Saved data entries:
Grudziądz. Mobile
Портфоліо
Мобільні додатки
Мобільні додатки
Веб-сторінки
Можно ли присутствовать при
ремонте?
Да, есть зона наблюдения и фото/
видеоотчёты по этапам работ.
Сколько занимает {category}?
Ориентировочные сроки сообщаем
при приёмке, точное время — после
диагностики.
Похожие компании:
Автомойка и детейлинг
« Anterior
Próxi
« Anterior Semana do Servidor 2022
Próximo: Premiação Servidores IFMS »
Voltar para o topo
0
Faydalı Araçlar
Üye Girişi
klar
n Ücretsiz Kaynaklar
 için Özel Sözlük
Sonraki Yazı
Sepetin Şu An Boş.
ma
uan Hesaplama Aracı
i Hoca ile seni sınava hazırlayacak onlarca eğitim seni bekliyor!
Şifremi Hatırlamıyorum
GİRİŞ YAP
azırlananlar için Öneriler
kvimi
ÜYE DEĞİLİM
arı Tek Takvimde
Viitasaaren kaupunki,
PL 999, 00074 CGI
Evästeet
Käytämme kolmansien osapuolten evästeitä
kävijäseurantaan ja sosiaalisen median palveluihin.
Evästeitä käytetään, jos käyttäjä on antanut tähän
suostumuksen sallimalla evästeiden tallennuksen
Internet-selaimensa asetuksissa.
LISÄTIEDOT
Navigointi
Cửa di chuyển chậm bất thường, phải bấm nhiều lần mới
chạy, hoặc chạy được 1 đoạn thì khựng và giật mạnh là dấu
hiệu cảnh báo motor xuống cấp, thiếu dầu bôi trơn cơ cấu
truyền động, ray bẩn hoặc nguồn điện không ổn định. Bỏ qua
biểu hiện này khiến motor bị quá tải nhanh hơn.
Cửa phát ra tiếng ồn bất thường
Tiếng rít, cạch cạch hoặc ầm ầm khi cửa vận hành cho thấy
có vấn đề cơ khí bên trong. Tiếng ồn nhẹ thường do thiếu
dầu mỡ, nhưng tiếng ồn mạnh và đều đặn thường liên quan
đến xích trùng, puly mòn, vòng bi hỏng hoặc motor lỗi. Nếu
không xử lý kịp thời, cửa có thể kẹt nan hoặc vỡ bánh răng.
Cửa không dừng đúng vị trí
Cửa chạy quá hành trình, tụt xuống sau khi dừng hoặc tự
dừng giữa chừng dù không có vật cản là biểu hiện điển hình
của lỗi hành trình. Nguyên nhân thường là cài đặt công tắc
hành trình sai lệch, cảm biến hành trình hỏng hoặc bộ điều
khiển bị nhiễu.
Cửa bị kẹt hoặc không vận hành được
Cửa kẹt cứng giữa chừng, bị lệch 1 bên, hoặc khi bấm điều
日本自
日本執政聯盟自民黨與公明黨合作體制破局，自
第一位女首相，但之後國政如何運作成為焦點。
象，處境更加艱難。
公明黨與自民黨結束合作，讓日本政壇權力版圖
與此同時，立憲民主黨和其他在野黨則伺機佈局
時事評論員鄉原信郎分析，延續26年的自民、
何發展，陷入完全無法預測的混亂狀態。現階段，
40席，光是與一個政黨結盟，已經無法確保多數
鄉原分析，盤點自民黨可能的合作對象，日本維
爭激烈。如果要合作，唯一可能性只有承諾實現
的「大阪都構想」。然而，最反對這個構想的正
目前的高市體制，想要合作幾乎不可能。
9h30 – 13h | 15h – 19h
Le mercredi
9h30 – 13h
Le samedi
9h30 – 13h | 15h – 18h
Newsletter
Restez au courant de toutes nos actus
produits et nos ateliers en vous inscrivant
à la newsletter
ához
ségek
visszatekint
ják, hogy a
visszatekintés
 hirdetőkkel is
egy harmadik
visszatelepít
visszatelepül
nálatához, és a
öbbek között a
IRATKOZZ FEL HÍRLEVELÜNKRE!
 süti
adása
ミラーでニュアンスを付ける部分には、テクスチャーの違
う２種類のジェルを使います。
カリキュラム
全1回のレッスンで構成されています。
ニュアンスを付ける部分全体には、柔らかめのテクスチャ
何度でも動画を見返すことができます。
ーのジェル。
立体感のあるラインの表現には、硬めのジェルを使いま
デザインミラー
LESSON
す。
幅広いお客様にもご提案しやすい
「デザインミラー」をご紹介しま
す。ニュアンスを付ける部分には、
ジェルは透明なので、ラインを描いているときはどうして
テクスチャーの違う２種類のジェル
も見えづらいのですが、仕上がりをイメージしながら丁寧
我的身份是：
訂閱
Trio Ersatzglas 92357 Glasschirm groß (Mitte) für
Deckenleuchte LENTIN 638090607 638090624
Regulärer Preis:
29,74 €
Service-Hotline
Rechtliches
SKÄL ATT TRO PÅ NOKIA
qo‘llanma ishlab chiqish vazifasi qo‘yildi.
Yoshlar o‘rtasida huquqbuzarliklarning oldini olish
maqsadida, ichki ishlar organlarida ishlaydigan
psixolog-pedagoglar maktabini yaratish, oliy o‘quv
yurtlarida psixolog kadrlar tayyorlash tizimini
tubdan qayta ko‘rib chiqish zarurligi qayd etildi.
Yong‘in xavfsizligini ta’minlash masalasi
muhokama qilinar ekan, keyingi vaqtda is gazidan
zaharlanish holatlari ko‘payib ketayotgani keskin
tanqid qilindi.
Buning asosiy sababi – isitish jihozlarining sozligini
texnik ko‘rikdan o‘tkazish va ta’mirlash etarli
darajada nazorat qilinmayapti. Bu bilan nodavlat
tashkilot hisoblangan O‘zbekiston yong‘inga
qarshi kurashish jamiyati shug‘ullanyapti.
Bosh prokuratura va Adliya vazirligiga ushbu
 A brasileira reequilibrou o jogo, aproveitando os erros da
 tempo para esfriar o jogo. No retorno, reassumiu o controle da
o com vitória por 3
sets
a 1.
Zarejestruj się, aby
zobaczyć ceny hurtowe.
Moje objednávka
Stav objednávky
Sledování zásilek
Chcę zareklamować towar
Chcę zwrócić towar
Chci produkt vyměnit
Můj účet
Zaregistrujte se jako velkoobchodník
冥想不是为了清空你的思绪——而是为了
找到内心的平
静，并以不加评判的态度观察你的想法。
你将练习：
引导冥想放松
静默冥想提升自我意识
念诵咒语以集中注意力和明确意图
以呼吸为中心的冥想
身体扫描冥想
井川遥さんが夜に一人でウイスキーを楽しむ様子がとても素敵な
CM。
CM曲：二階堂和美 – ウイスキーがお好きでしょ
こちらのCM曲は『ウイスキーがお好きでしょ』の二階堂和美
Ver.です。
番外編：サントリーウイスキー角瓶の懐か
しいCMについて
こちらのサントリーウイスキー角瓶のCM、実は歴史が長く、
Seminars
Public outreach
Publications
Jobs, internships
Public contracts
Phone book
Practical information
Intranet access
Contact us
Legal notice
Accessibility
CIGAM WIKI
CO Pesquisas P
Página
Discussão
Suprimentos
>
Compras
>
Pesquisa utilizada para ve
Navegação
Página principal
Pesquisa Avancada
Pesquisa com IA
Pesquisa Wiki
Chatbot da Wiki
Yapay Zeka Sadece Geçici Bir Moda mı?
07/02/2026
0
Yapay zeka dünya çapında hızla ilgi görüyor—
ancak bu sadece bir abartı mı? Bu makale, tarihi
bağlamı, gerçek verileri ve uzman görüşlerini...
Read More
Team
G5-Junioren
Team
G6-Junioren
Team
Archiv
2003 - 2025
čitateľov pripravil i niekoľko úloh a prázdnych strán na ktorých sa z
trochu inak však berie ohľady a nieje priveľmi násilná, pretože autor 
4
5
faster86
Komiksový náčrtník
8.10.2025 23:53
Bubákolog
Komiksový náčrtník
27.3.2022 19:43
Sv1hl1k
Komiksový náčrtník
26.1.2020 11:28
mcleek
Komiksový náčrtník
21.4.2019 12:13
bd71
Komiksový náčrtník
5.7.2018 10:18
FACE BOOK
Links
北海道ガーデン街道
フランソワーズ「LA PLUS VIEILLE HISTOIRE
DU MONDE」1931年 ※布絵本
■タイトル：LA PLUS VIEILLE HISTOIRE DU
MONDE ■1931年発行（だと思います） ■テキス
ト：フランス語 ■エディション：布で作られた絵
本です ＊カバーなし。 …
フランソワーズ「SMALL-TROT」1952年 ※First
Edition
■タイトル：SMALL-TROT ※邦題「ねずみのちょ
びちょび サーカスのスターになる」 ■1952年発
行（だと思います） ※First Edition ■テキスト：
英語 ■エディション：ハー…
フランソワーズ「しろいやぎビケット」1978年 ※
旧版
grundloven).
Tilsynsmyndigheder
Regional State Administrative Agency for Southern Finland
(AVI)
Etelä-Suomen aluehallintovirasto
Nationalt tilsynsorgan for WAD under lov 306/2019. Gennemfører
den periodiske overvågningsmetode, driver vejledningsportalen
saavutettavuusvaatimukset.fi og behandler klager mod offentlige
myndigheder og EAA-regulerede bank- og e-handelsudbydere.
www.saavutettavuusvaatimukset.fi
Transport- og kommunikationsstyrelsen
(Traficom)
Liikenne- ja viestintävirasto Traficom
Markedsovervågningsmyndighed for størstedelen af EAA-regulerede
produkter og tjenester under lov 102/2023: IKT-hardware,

__TASK PROMPT__.
In the material from its first line through the line containing "Próximo: Premiação Servidores", change "Anterior" to "Previous" wherever it occurs, keeping every other line unchanged.

__RESPONSE FOR THIS EXERCISE__.
Grudziądz. Mobile
Портфоліо
Мобільні додатки
Мобільні додатки
Веб-сторінки
Можно ли присутствовать при
ремонте?
Да, есть зона наблюдения и фото/
видеоотчёты по этапам работ.
Сколько занимает {category}?
Ориентировочные сроки сообщаем
при приёмке, точное время — после
диагностики.
Похожие компании:
Автомойка и детейлинг
« Previous
Próxi
« Previous Semana do Servidor 2022
Próximo: Premiação Servidores IFMS »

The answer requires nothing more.